» TESTO DI PARTENZA:
::::::
Il film di Fleur Fortuné, all’esordio della regia di un lungometraggio dopo un percorso nell’ambito dei videoclip, ci mostra una realtà distopica come tanti film ce l’hanno mostrata e sempre più ce la stanno mostrando negli ultimi anni. Pensiamo a due titoli eccellenti, come I figli degli uomini di Afonso Cuarón o The Road di John Hillcoat. Entrambe pellicole dall’origine letteraria, entrambe che immaginano un pianeta al collasso o collassato dove il futuro attraversa i concetti di figli e genitorialità.
E in entrambi, nonostante la cupezza del profondo nichilismo che pare percorrerli, si alza poi una fiaccola di speranza. The Assessment, scritto da Dave Thomas, Nell Garfath-Cox e John Donnelly, in qualche maniera fa invece un percorso di fiducia opposto. Al centro mette Mia (Elizabeth Olsen) e Aaryan (Himesh Patel), una delle miracolate coppie già solo nel fatto di aver avuto accesso alla possibilità di sostenere l’ultimo test previsto dal processo parentale. E che consiste nel vivere una settimana sotto osservazione di un supervisore, Virginia (Alicia Vikander).
Ma Virginia non si limita a constatare se i due possiedono i requisiti considerati adeguati all’ottenimento di un figlio. No, Virginia inizia a simulare l’essere una bambina, instaurando con Mia e Aaryan un rapporto che inizia a costeggiare il morboso in maniera progressiva e tagliente. In questo lasso di tempo (il film è scandito in sette giorni), The Assessment mescola riflessioni sul regime pervasivo del controllo e dello sguardo da parte dell’autorità, portando allo stremo la capacità di sopportazione della coppia e passando per la stimolazione della paranoia, che sfocia quasi in aperto sadismo e nella crudeltà psicologica.
Si capisce presto come il comportamento di Virginia, che esaspera il suo atteggiamento ben oltre qualsiasi limite potrebbe mai raggiungere anche il più insopportabile dei bambini, non rientra nella normalità del test. Le sue ragioni emergeranno poi, in maniera in realtà tardiva rispetto anche ad una prevedibilità a cui l’intreccio va incontro, che intercetta tutte le svolte alle quali una strutturazione drammaturgica come questa sembra essere destinata. Sarebbe a dire quella di un film quasi interamente ambientato in un unico luogo e con tre soli personaggi, tra cui cominciano ad albergare sospetti, dubbi, tentazioni e disequilibri nel rapporto di forza e fiducia che ne regolamenta le interazioni e le motivazioni.
::::::
» DATI ESTRATTI:
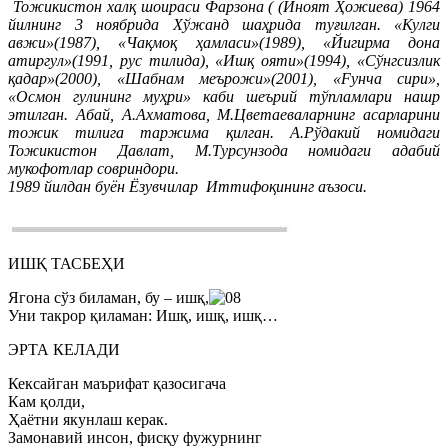
Тожикистон халқ шоираси Фарзона ( (Иноят Ҳожиева) 1964
йилнинг 3 ноябрида Хўжанд шаҳрида туғилган. «Кулги
авжи»(1987), «Чақмоқ ҳамласи»(1989), «Йигирма дона
атиргул»(1991, рус тилида), «Ишқ ояти»(1994), «Сўнгсизлик
қадар»(2000), «Шабнам меърожи»(2001), «Fунча сири»,
«Осмон гулининг муҳри» каби шеърий тўпламлари нашр
этилган. Абай, А.Ахматова, М.Цветаеваларнинг асарларини
тожик тилига таржима қилган. А.Рўдакий номидаги
Тожикистон Давлат, М.Турсунзода номидаги адабий
мукофотлар совриндори.
1989 йилдан буён Ёзувчилар Иттифоқининг аъзоси.
ИШҚ ТАСБЕҲИ
Ягона сўз биламан, бу – ишқ,
Уни такрор қиламан: Ишқ, ишқ, ишқ…
ЭРТА КЕЛАДИ
Кексайган маърифат қазосигача
Кам қолди,
Ҳаётни якунлаш керак.
Замонавий инсон, фисқу фужурнинг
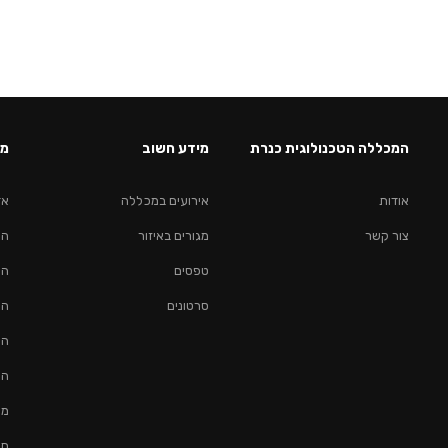
המכללה הטכנולוגית כנרת
מידע חשוב
מס
אודות
אירועים במכללה
אד
צור קשר
מגורים באיזור
הנ
טפסים
הנ
סרטונים
הנ
הנ
הנ
מכ
תע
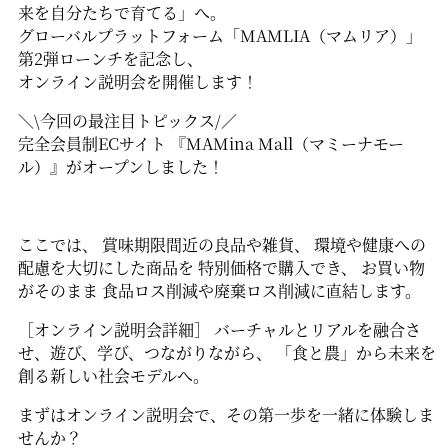
来を自分たちで育てる」へ。
グローバルプラットフォーム「MAMLIA（マムリア）」
第2弾ローンチを記念し、
オンライン説明会を開催します！
＼\今回の最注目トピックス/／
完全会員制ECサイト 『MAMina Mall（マミーナモー
ル）』がオープンしました！
ここでは、 賞味期限間近の良品や雑貨、 環境や健康への
配慮を大切にした商品を 特別価格で購入でき、 お買い物
がそのまま 食品ロス削減や廃棄ロス削減に直結します。
［オンライン説明会詳細］ バーチャルとリアルを融合さ
せ、遊び、学び、つながりながら、 「食と農」から未来を
創る新しい社会モデルへ。
まずはオンライン説明会で、その第一歩を一緒に体験しま
せんか？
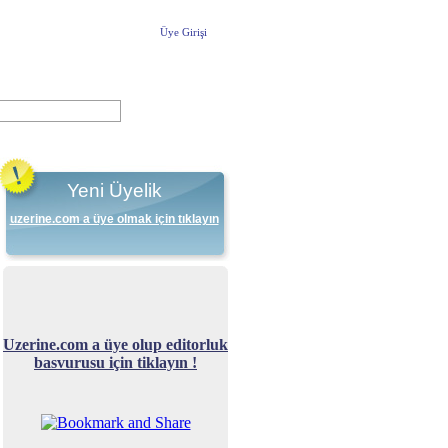
Üye Girişi
Yeni Üyelik
uzerine.com a üye olmak için tıklayın
Uzerine.com a üye olup editorluk
basvurusu için tiklayın !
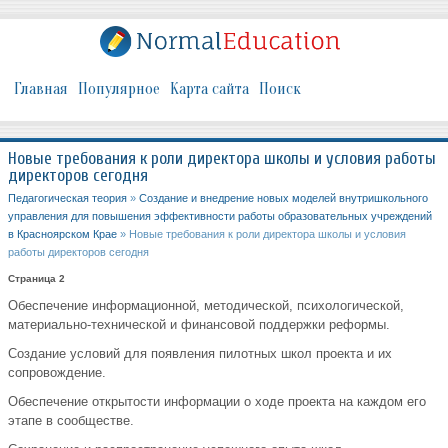
Главная
Популярное
Карта сайта
Поиск
Новые требования к роли директора школы и условия работы
директоров сегодня
Педагогическая теория
»
Создание и внедрение новых моделей внутришкольного
управления для повышения эффективности работы образовательных учреждений
в Красноярском Крае
» Новые требования к роли директора школы и условия
работы директоров сегодня
Страница 2
Обеспечение информационной, методической, психологической,
материально-технической и финансовой поддержки реформы.
Создание условий для появления пилотных школ проекта и их
сопровождение.
Обеспечение открытости информации о ходе проекта на каждом его
этапе в сообществе.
::::::
» ELENCO CONSEGNE:
[1] Puoi ripetere il passo della recensione di The Assessment compreso tra "Il film di Fleur" e "figli e genitorialità.", estremi inclusi?
[2] Quali righe delle voci contengono la parola "сегодня"? Raccoglile tutte e trascrivile.

» SOLUZIONI DELL'ESERCIZIO:
[1]
Il film di Fleur Fortuné, all’esordio della regia di un lungometraggio dopo un percorso nell’ambito dei videoclip, ci mostra una realtà distopica come tanti film ce l’hanno mostrata e sempre più ce la stanno mostrando negli ultimi anni. Pensiamo a due titoli eccellenti, come I figli degli uomini di Afonso Cuarón o The Road di John Hillcoat. Entrambe pellicole dall’origine letteraria, entrambe che immaginano un pianeta al collasso o collassato dove il futuro attraversa i concetti di figli e genitorialità.

[2]
директоров сегодня
работы директоров сегодня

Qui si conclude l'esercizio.